+++ DATA FOR THE TASK

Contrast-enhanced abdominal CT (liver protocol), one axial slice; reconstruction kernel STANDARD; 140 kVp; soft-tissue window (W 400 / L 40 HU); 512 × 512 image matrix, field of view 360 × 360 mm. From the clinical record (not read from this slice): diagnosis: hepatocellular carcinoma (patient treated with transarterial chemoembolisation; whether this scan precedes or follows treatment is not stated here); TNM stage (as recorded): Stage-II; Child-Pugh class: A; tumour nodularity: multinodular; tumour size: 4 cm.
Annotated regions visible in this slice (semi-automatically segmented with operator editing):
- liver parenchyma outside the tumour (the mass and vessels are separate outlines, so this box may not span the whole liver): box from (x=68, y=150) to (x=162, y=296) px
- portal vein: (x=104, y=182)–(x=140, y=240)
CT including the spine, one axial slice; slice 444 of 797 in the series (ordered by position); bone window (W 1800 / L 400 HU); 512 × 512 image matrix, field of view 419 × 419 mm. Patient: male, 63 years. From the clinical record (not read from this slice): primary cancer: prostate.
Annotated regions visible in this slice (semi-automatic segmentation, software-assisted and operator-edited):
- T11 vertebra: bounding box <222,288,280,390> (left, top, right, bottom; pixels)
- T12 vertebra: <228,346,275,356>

++++++
+++ DATA FOR THE TASK

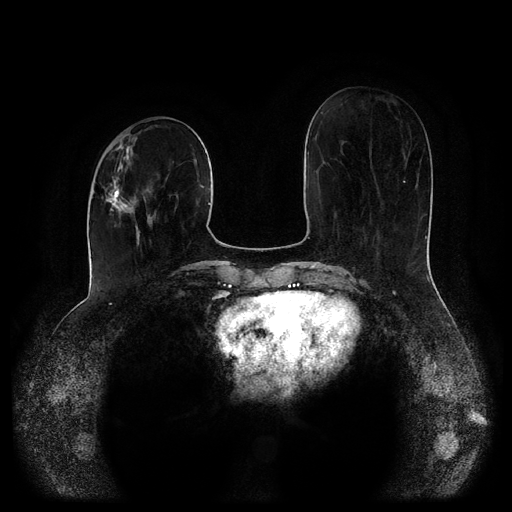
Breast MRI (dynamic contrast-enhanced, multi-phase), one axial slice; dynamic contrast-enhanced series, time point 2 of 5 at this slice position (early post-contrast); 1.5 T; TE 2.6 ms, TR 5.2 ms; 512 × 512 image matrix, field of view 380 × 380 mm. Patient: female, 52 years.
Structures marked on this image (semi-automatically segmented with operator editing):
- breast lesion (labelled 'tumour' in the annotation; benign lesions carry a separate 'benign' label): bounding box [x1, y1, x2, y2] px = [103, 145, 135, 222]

++++++
+++ DATA FOR THE TASK

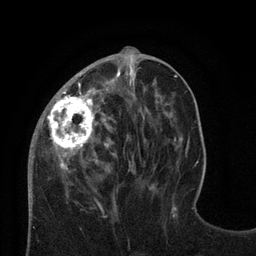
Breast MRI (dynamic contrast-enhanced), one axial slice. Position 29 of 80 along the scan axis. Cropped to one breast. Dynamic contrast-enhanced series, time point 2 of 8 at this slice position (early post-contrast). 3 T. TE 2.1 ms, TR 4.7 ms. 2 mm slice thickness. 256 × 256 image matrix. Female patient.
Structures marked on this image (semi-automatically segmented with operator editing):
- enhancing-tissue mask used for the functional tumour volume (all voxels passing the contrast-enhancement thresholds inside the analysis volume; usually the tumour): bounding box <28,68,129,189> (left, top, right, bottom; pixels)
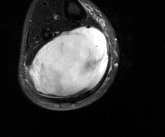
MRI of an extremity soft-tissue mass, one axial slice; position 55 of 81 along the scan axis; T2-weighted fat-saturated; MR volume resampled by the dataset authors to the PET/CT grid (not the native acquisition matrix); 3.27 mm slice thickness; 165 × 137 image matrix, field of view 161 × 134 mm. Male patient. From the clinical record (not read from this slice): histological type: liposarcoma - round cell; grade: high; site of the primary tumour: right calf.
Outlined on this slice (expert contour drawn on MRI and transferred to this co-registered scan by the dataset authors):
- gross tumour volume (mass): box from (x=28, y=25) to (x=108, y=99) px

++++++

WHAT IS NEEDED> Copy out the lines of the records above in which the string "point" appears.

RESPONSE TO THE EXERCISE>
Breast MRI (dynamic contrast-enhanced, multi-phase), one axial slice; dynamic contrast-enhanced series, time point 2 of 5 at this slice position (early post-contrast); 1.5 T; TE 2.6 ms, TR 5.2 ms; 512 × 512 image matrix, field of view 380 × 380 mm. Patient: female, 52 years.
Breast MRI (dynamic contrast-enhanced), one axial slice. Position 29 of 80 along the scan axis. Cropped to one breast. Dynamic contrast-enhanced series, time point 2 of 8 at this slice position (early post-contrast). 3 T. TE 2.1 ms, TR 4.7 ms. 2 mm slice thickness. 256 × 256 image matrix. Female patient.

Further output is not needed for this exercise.